Le projet est extrêmement innovant, mais il a aussi été critiqué pour son coût exorbitant. Le Nevada Museum of Art s’est cependant montré très créatif dans la mise en place et l’organisation interne d’un projet comme celui-ci. L’institution a même développé un programme autour de l’idée, assumant une part de responsabilité en cas d’échec. C’est un pari risqué pour une institution muséale, mais qui leur tenait à cœur. Très impliqué dans la relation entre l’art et l’environnement, le Nevada Museum possède une archive monumentale dédiée au land art, et perçoit la création de Paglen comme « une œuvre de land art dans le ciel ».

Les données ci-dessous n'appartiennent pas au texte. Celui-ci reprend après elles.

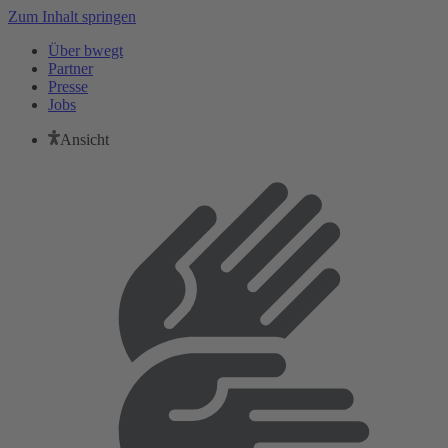
Zum Inhalt springen
Über bwegt
Partner
Presse
Jobs
Ansicht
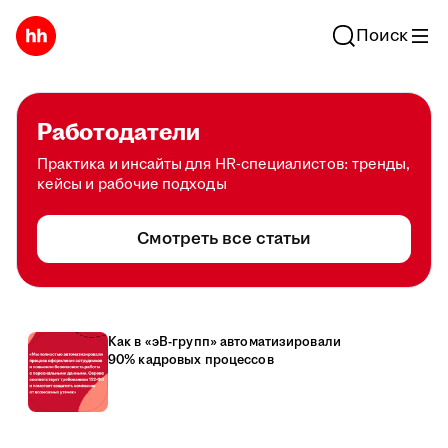
Поиск
Работодатели
Практика и инсайты для HR-специалистов: тренды,
кейсы и рабочие подходы
Смотреть все статьи
Как в «эВ-групп» автоматизировали
90% кадровых процессов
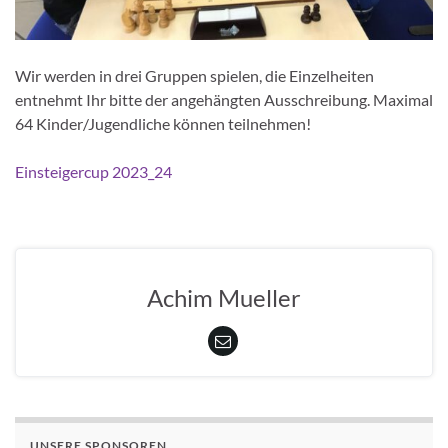
Wir werden in drei Gruppen spielen, die Einzelheiten
entnehmt Ihr bitte der angehängten Ausschreibung. Maximal
64 Kinder/Jugendliche können teilnehmen!
Einsteigercup 2023_24
Achim Mueller
UNSERE SPONSOREN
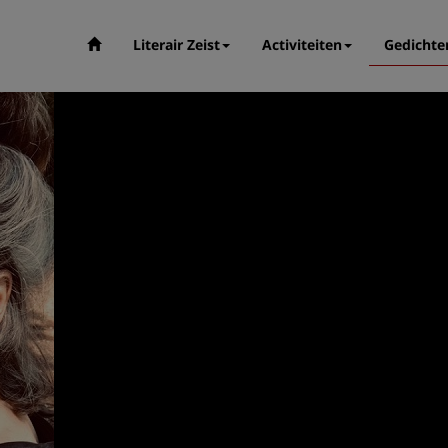
Literair Zeist
Activiteiten
Gedichte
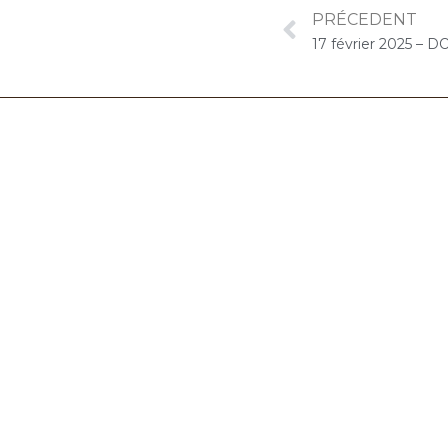
PRÉCEDENT
06.32.90.61.91
marion@chocolat-musical.fr
Conditions générales de vente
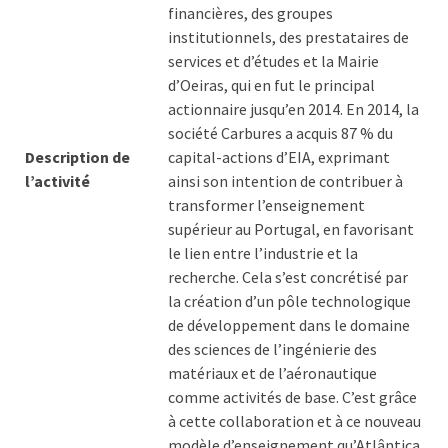
financières, des groupes
institutionnels, des prestataires de
services et d’études et la Mairie
d’Oeiras, qui en fut le principal
actionnaire jusqu’en 2014. En 2014, la
société Carbures a acquis 87 % du
Description de
capital-actions d’EIA, exprimant
l’activité
ainsi son intention de contribuer à
transformer l’enseignement
supérieur au Portugal, en favorisant
le lien entre l’industrie et la
recherche. Cela s’est concrétisé par
la création d’un pôle technologique
de développement dans le domaine
des sciences de l’ingénierie des
matériaux et de l’aéronautique
comme activités de base. C’est grâce
à cette collaboration et à ce nouveau
modèle d’enseignement qu’Atlântica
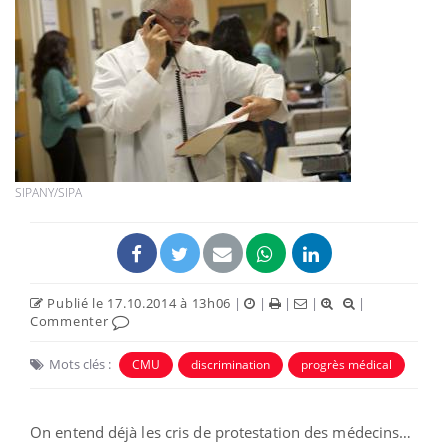
SIPANY/SIPA
Publié le 17.10.2014 à 13h06
|
|
|
|
|
Commenter
Mots clés :
CMU
discrimination
progrès médical
On entend déjà les cris de protestation des médecins…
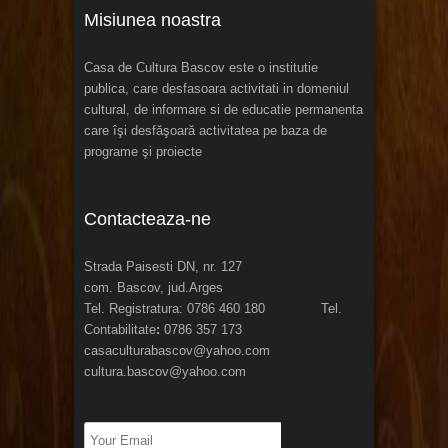
Misiunea noastra
Casa de Cultura Bascov este o institutie
publica, care desfasoara activitati in domeniul
cultural, de informare si de educatie permanenta
care îşi desfăşoară activitatea pe baza de
programe şi proiecte
Contacteaza-ne
Strada Paisesti DN, nr. 127
com. Bascov, jud.Arges
Tel. Registratura: 0786 460 180 Tel.
Contabilitate
:
0786 357 173
casaculturabascov@yahoo.com
cultura.bascov@yahoo.com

Image ©Artiste et Nevada Museum of ArtImage ©Artiste et Nevada Museum of Art

Selon Zia Oboodiyat, l’ingénieur en chef du projet, l’industrie spatiale évolue. Au lieu de dépenser plusieurs centaines de millions, il est maintenant possible de faire construire son propre satellite pour un ou deux millions, et de mener des expérimentations.

Fondée en 2002 par Elon Musk, SpaceX s’est placée comme la première société de transport spatial privée et compte, depuis le commencement de la fusée Falcon 9 en 2010, plus de 64 lancements. On estime l’investissement total placé dans les compagnies spatiales privées à 4 milliards de dollars pour l’année 2017. En 2018, 72 lancements en orbite ont été orchestrés.

Qu’en est-il aujourd’hui d’« Orbital Reflector » ?

Selon un communiqué diffusé par le Nevada Museum of Art le 18 janvier 2019, le satellite de Paglen n’a pas encore été localisé. Les enthousiastes et les amateurs d’art retiennent donc leur souffle depuis près de six semaines, dans l’attente de voir apparaître la structure dans le ciel étoilé. Si le satellite est bien arrivé dans l’orbite terrestre basse, le processus d’identification s’avère plus compliqué que prévu. Une division de l’Air Force américaine, appelée CSpOC, avait pour tâche d’identifier chacun des 64 satellites lancés à bord de Falcon 9, afin de pouvoir tracer leur cheminement autour de la terre. La tache est donc loin d’être terminer, car à ce jour, seulement la moitié des satellites ont été localisés.

Image ©Artiste et Nevada Museum of ArtImage ©Artiste et Nevada Museum of Art

Beaucoup de satellites forment une sorte de grappe, et restent trop proches les uns des autres pour faire avancer la mission. Le musée reste sans nouvelles quant au délai envisagé. La structure d'Orbital Reflector s'étend sur près de 30 mètres de long, et les ingénieurs doivent absolument connaître la position du satellite afin de s'assurer qu'un espace de sécurité autour de l'œuvre est respecté. L'équipe du projet a toutefois continué à communiquer avec le satellite, et assure que tous les systèmes sont fonctionnels. Reste à savoir si l'appareil tiendra assez longtemps en orbite pour pouvoir déployer l'œuvre.